21. • (v) Regulation of ionic gradients, membrane potential and intracellular pH.
• (vi) Synthesis of phospholipids, lipoproteins, glycerides, sterols, steroid
hormones, bile acids, etc. (by SER).
• (vii) Chemical processing of nascent polypeptides (by RER)
• (viii) Glycosylation (complexing with oligosaccharides) of nascent proteins to
form glycoproteins, with the help of the enzyme oligosaccharyl transferase.
• (ix) Selective uptake, storage and release of Cat and the intracellular
transmission of impulses in striated muscles (by sarcoplasmic reticulum).
• (x) Secretion of chloride ions in the oxyntic (acid - secreting) parietal cells of
the gastric glands of vertebrate animals.

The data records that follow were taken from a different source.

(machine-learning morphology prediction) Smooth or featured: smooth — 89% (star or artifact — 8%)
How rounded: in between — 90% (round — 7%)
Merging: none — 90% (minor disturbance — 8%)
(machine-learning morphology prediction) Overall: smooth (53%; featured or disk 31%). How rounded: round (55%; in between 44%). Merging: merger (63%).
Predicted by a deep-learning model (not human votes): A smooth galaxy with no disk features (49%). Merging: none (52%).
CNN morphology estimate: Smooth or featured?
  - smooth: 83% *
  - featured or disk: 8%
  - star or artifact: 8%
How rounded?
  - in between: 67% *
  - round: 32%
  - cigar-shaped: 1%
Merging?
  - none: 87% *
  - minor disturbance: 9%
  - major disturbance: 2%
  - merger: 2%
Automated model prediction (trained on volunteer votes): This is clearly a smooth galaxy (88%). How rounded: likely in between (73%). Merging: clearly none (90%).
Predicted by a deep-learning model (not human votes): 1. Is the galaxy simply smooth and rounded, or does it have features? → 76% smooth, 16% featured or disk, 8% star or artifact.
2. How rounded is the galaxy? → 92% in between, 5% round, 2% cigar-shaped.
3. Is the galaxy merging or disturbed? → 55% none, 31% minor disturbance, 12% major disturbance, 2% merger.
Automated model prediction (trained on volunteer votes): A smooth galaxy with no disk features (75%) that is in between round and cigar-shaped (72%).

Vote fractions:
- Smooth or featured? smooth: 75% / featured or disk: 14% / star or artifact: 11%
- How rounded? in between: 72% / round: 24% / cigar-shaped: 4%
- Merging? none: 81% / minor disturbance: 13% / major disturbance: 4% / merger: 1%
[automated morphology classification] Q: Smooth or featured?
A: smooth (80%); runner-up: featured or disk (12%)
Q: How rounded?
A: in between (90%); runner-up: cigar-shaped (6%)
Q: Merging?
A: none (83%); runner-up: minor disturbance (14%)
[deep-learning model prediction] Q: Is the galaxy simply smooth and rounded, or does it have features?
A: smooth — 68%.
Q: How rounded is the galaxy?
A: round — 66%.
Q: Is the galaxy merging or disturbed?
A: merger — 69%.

22. • .(xi) Enzymatic detoxification of harmful exogenous or endogenous substances
(by SER), mainly lipid-soluble poisons, drugs, anaesthetics, insecticides,
petroleum products, carcinogens, etc.
• (xii) Metabolism of vitamin A and the synthesis of visual pigments from it (in
the retinal cells of vertebrate animals).
• (xiii) Transport of RNAs and ribonucleoproteins from nucleus to cytoplasm.
• (xiv) Enzymatic dephosphorylation of glucose-6 phosphate to form free
glucose (glucogenesis), with the help of the enzyme glucose-6 phosphatase.
• (xv) Enzymatic detoxification of toxic metabolic products and drugs and lipid-
soluble poisons (in SER).

23. Sarcoplasmic reticulum(SR)
• SR is the extensive network of specialized SER, found in striated muscles.
• It consists of extensively branched membranous sacs, which enclose spaces
comparable to the cisternae of ER.
• SR surrounds each myofibril.
• At the two ends of each sarcomere (muscle segment), it bears expansions called
terminal cisternae.
• Typically, SR consists of three components, namely transverse, longitudinal and
junctional.
• The transverse component, also called T-system, is connected to the plasma
membrane of the muscle cell.
• The longitudinal component surrounds the muscle cell, and the junctional
component connects together the other two components.
• SR is mainly concerned with the storage of Ca++ ions.
• When the muscle is in the unexcited resting state, its membranes are impermeable to
Cat+ ions.

26. • Then the longitudinal component of the SR takes up Ca ions from the cytosol
by an active transport mechanism, called calcium pump or calcium - ATPase
transport system.
• These Ca ions are stored in the SR with the help of calcium-binding proteins.
• When the muscle fibres get excited by a nerve impulse, the calcium-
permeability of their SR increases and the calcium pump stops functioning.
• As a result, the Ca ions, stored in the cisternae of SR, are quickly released to
the sarcoplasm as a second messenger.
• This triggers muscular contraction. Once the elicitation of the nerve impulse
stops, the membranes of the SR quickly become impermeable to Ca ions.
• Now, calcium pump operates again, resulting in the accumulation of Ca++ ions
in the SR and the relaxation of the muscle.
• One ATP molecule is spent for the active transport of two Ca ions into the SR.